→ Exercise instructions:
Reproduce the text of the entries below verbatim, omitting the pictures.
═══ Stored data
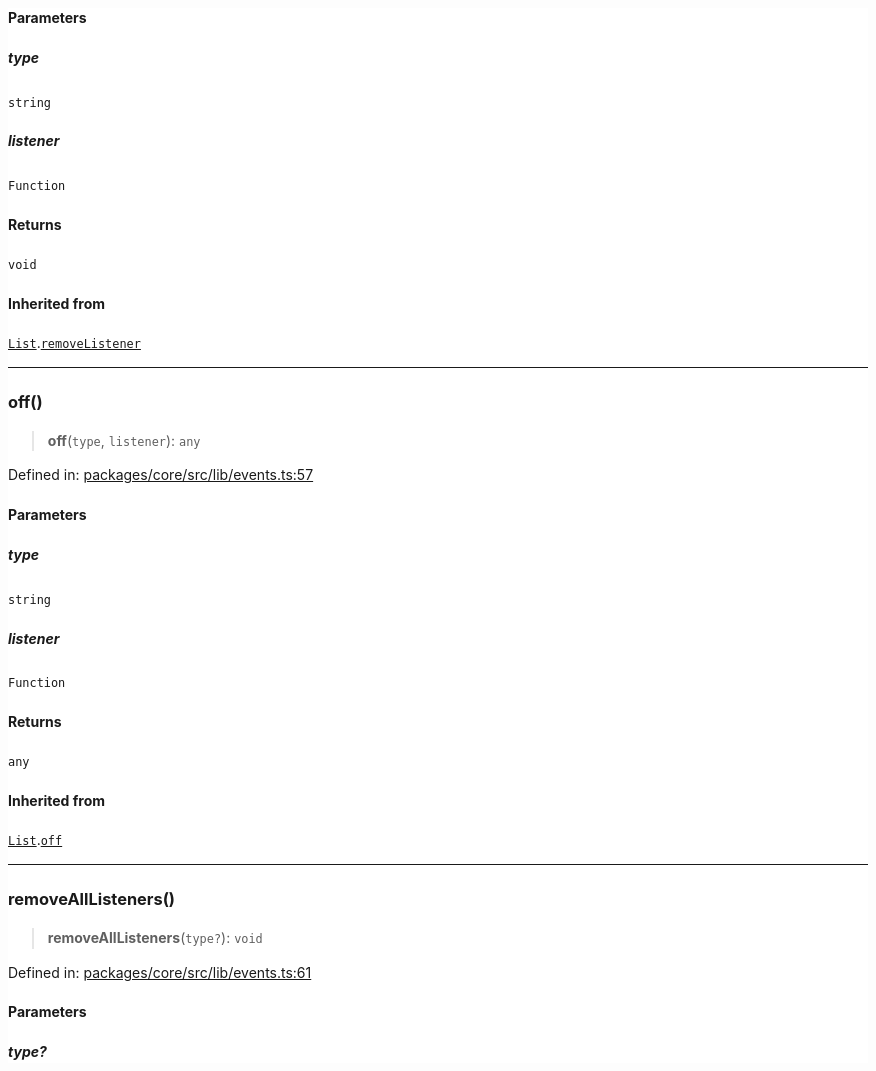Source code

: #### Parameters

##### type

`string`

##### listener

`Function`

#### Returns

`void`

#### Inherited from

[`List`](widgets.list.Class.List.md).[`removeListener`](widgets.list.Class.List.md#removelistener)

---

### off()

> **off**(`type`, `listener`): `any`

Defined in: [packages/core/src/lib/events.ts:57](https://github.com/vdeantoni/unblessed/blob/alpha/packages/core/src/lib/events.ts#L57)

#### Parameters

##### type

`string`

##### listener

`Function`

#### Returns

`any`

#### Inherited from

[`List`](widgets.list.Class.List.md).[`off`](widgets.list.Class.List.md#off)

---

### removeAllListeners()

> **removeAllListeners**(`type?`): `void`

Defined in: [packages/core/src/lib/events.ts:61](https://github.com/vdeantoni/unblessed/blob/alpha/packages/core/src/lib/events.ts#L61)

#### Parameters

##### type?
══════
→ Exercise answer:
Source code

: #### Parameters

##### type

`string`

##### listener

`Function`

#### Returns

`void`

#### Inherited from

[`List`](widgets.list.Class.List.md).[`removeListener`](widgets.list.Class.List.md#removelistener)

---

### off()

> **off**(`type`, `listener`): `any`

Defined in: [packages/core/src/lib/events.ts:57](https://github.com/vdeantoni/unblessed/blob/alpha/packages/core/src/lib/events.ts#L57)

#### Parameters

##### type

`string`

##### listener

`Function`

#### Returns

`any`

#### Inherited from

[`List`](widgets.list.Class.List.md).[`off`](widgets.list.Class.List.md#off)

---

### removeAllListeners()

> **removeAllListeners**(`type?`): `void`

Defined in: [packages/core/src/lib/events.ts:61](https://github.com/vdeantoni/unblessed/blob/alpha/packages/core/src/lib/events.ts#L61)

#### Parameters

##### type?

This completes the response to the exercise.